REI Agro, world's largest basmati rice processing and marketing company, registered 68 percent jump in net sales at Rs 1056 crore. The company’s top-line also increased year-on-year.
In an interview to CNBC-TV18, Sundip Jhunjhunwala, Chairman of the company spoke about the performance of the company in the second quarter and how they will continue to perform better in the quarters ahead as well. "We should be in line with what we have been performing over the last two quarters. Over the last two quarters the top-line has stabilised on the manufacturing front," Jhunjhunwala told the channel. Below is an edited transcript of Sundip Jhunjhunwala’s interview on CNBC-TV18. Q: What is the future of REI Agro on two key points - one is on the sales front, because this quarter there has been a sharp increase in your sales performance and second where would the margins stabilize because you all have taken a hit on your EBITDA margins this quarter?
A: As far as our top-line is concerned, we are in line with what we have been talking in the past. Our new facilities have gone on-stream and are giving results. We should be in line with what we have been performing over the last two quarters. Over the last two quarters the top-line has stabilized on the manufacturing front. As far as the margin is concerned, it is a little misleading what you are showing. This is because our margins have improved over the period.
On a year-on-year basis our top-line has increased and thereby looks a little dip in the total percentage. Additional revenue in this quarter has come from trading where we have traded in various other commodities which give lower margin as compared to our branded sales. Q: What is your debt position and debt-equity ratio?

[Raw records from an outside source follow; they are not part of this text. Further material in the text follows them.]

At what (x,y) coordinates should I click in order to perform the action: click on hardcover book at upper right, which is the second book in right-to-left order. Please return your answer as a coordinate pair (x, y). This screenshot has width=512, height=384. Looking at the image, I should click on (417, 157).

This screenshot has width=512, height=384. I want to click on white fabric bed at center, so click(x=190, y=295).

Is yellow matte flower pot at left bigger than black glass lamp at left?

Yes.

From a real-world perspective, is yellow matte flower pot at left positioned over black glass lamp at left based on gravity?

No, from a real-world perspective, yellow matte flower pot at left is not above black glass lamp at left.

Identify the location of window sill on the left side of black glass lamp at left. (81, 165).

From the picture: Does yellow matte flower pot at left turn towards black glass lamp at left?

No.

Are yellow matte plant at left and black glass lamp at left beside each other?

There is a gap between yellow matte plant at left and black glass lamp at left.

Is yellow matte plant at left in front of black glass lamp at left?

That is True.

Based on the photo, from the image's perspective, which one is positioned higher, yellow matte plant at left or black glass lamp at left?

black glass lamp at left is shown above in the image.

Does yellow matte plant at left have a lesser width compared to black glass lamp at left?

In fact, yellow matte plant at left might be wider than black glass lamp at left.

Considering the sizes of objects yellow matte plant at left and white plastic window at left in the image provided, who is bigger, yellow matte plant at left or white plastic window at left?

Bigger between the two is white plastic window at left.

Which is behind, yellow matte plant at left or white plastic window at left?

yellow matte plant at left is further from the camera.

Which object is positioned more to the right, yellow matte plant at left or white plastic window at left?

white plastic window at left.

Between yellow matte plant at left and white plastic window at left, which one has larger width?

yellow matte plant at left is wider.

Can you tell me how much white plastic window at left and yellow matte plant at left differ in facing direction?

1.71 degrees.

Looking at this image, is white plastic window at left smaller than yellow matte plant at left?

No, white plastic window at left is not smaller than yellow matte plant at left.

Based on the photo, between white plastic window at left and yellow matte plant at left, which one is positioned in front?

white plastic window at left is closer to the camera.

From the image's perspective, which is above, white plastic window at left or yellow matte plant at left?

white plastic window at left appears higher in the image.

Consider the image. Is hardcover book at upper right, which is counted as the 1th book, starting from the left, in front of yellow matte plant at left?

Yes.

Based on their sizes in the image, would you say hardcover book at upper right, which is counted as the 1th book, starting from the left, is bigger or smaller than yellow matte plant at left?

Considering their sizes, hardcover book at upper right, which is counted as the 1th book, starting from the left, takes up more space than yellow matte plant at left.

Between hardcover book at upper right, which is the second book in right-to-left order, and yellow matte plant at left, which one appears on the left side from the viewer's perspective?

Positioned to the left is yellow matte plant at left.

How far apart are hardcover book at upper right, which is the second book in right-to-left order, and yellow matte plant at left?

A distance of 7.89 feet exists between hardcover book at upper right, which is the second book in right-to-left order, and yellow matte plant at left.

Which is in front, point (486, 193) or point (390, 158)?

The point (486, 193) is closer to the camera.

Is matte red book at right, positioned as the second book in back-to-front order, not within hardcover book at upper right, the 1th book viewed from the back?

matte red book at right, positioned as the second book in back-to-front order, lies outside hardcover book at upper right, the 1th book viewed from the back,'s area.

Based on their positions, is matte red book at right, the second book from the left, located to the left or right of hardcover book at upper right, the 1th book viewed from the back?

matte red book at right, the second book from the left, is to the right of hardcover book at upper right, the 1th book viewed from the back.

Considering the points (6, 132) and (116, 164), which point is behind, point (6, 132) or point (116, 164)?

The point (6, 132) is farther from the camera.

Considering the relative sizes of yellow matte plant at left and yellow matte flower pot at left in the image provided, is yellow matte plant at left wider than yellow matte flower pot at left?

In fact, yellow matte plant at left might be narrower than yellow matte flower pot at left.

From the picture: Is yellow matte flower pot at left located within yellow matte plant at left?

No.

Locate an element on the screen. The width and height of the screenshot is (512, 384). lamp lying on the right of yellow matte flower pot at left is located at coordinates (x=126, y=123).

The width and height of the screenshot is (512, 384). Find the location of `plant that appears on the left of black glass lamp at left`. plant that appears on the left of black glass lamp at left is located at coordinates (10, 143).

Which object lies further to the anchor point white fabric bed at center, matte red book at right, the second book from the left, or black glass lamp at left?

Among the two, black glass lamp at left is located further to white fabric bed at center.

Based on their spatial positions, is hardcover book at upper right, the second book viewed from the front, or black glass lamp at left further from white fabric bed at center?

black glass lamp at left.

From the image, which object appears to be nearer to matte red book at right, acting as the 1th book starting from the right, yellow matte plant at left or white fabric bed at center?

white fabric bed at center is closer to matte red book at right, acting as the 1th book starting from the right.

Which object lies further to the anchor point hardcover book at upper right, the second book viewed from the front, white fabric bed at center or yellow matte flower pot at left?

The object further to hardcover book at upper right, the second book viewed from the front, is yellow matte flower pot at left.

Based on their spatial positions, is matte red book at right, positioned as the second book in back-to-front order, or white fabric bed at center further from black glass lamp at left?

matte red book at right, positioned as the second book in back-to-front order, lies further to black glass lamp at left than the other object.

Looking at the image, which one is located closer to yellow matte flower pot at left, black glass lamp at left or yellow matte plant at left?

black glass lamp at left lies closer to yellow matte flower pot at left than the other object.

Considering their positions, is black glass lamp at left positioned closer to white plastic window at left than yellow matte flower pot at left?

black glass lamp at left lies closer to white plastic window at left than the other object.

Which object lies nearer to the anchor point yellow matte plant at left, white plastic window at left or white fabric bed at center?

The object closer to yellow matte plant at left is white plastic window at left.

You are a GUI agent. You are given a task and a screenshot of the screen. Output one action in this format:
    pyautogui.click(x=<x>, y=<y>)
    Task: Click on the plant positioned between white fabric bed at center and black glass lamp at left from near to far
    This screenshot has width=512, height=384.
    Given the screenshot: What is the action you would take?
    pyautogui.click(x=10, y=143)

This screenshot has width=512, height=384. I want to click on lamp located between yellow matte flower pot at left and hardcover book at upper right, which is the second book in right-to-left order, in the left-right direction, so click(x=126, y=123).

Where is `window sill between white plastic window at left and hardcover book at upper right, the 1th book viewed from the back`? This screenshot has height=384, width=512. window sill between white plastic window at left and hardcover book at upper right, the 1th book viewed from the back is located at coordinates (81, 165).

A: Our debt-equity is very much comfortable at the moment. For this quarter end we are at about 1.7 of debt-equity. We have been in the range of about Rs 5,000 crore of total debt over the last few quarters and will continue to remain in that region. Q: Are there any further plans to cut down your debt?
A: This is an ongoing process, a change in debt. It is related to the business and our business has been growing much faster. We have not done any major additional borrowings. So this really depends on how we take the business forward. We are quite positive on the business side where we intend to grow it at a speed of about 25-30 percent CAGR. Q: Do you expect the trading to contribute more to your total revenues which will not give you the same kind of margins as your branded products will? Is that a strategy of the company?
A: The strategy of the company is basically that trading should be an additional contribution to the business. We continue to focus on our manufacturing business which gives us an EBITDA of about 21 percent. Trading should give us additional. So there is not a defocus on the manufacturing side. Trading will give us additional margin which will be lower than the manufacturing margin.